▸ **Problems**
- 1) Render this sentence from the Julidochromis forum thread in French: "Not all fish are 'compatible' with one another so you need to give them options."
- 2) Extend the Julidochromis forum thread, continuing from its final sentence.

▸ **Excerpt**

# Help with Julidochromis broken pair bond.



## Keeper_of_Cichlids (Nov 3, 2018)

It seems my paired J. transcriptus have divorced after yesterday's water change (~60%). After some fighting, the female drove the male out of their cave. I was hoping there was enough space and rock work for the male to reside, but the female actively seeks him out to pick at him. The male is now in the upper corner of the tank.

I would hate for him to get bullied to death and am hoping anyone has some advice on what to do. I have spare tanks (20 long), but do not have anything set up to be able to move anyone at the moment. Is there anything I can do to help them find love again? Will they naturally pair back up, or are broken bonds permanent?

If not, should I fill a 20L and move one of my filters over for the bullied male? It would be bare-bottom with no lights or decorations.

The earliest I would be able to set up something up for him to permanently live in would be tomorrow morning. Thanks for any advice!

Tank:
55 gal with two aq70's
8 X P. nigripinnis
1 X A. Calvus
2 X J. transcriptus
1 X Bristlenose pleco
*all fish are juveniles

pH: 8.2 0/0/5


----------



## Iggy Newcastle (May 15, 2012)

Welcome to C-F

You stated the fish are all juveniles. Did you buy several Julies and a pair formed? Or did you start with 2?

Definitely setup the extra tank, especially if the exiled fish cannot leave the upper corner without being attacked. You could also try removing the aggressor.


----------



## Keeper_of_Cichlids (Nov 3, 2018)

Hi, and thank you for the feedback!

I started with 2. Prior to this water change, they showed no signs of aggression and seemed to readily pair up. Maybe I misread their behavior (see video from 1 month ago), but I'll definitely move one out ASAP. Are you aware of some bonds forming back once broken?


----------



## Iggy Newcastle (May 15, 2012)

Typically, you start out with 6+ individuals and allow a pair to form. Not all fish are 'compatible' with one another so you need to give them options. At that point, you either remove the pair to their own tank, or the extras. In larger tanks you may have more than 1 pair existing.

▸ **Provided data**
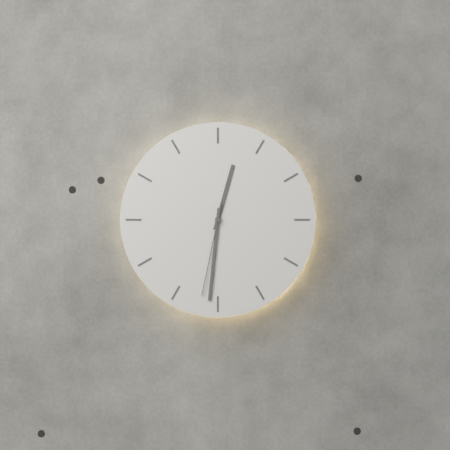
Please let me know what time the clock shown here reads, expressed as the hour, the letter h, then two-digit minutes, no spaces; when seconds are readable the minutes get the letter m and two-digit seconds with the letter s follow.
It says 12h31m32s
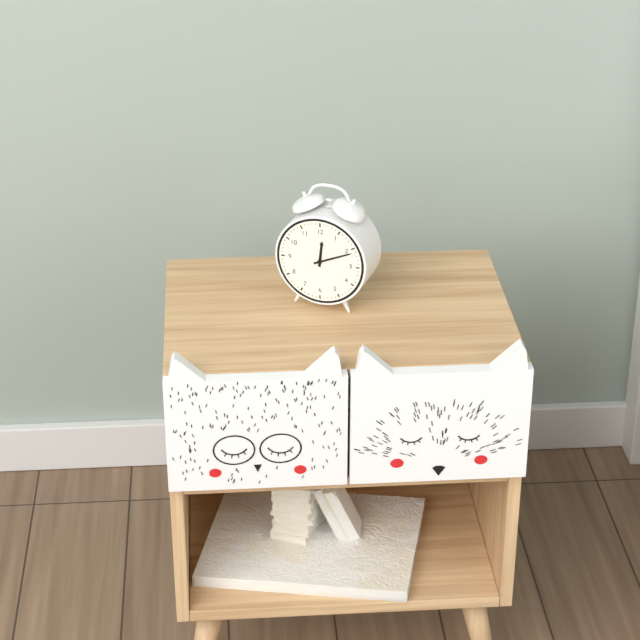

▸ **Answers for the exercise**
- 1) Tous les poissons ne sont pas « compatibles » les uns avec les autres, il faut donc leur donner le choix.

- 2)
Your Julies certainly looked to be a couple. Pair bonds do break down. This is common especially in south and Central American cichlids, where a tank divider is often used when needed. I have limited experience with Tanganyikan fish, so I cannot confidently say if these fish would ever be compatible. Best bet would be to remove 1 until you can source a few more. After you quarantine the newcomers, add all the julies together into the 55. Let them sort it out.

Also, your fish appear to be Julidichromis Marlieri 'Gombe' which used to be considered Transcriptus. Hopefully someone more experienced chimes in on this.


----------



## wryan (Dec 6, 2015)

When clicking on the video I get a "Video Unavailable" error message ...

When looking at the fish in the poster frame for the video, the fish appears very similar pattern-wise (checkerboard) to 6 fish that were sold to me as J. transcriptus ... but Iggy may well be correct as to the identification.

FWIW, I also have a pair of J. transcriptus "Zambia" which I recently picked up that have a different pattern (barred vertically only, rather than checkerboard)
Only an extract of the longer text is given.